Below are the entries. Transcribe exactly the lines from the one with "ahead of UP Investors Summit 2018!" through the one with "Mexican, Chinese & North Indian meals", ends included, and leave out all others.
--- DATASET EXCERPTS ---
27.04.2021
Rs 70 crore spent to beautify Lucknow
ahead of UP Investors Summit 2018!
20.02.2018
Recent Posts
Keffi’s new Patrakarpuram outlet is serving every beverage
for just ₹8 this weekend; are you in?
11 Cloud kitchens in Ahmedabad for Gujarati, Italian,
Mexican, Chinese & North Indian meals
---
--- DATASET EXCERPTS ---
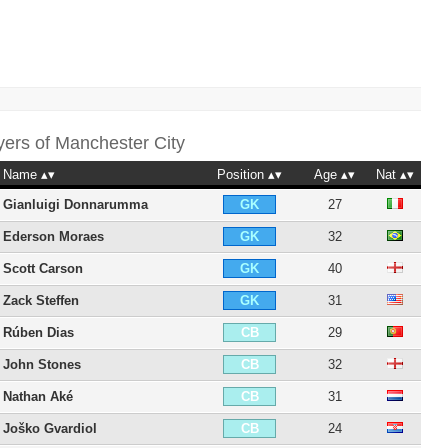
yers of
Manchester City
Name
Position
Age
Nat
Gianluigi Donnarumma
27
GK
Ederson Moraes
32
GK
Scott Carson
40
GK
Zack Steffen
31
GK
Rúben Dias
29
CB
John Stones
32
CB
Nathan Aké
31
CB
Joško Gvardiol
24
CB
---
REPLY —
ahead of UP Investors Summit 2018!
20.02.2018
Recent Posts
Keffi’s new Patrakarpuram outlet is serving every beverage
for just ₹8 this weekend; are you in?
11 Cloud kitchens in Ahmedabad for Gujarati, Italian,
Mexican, Chinese & North Indian meals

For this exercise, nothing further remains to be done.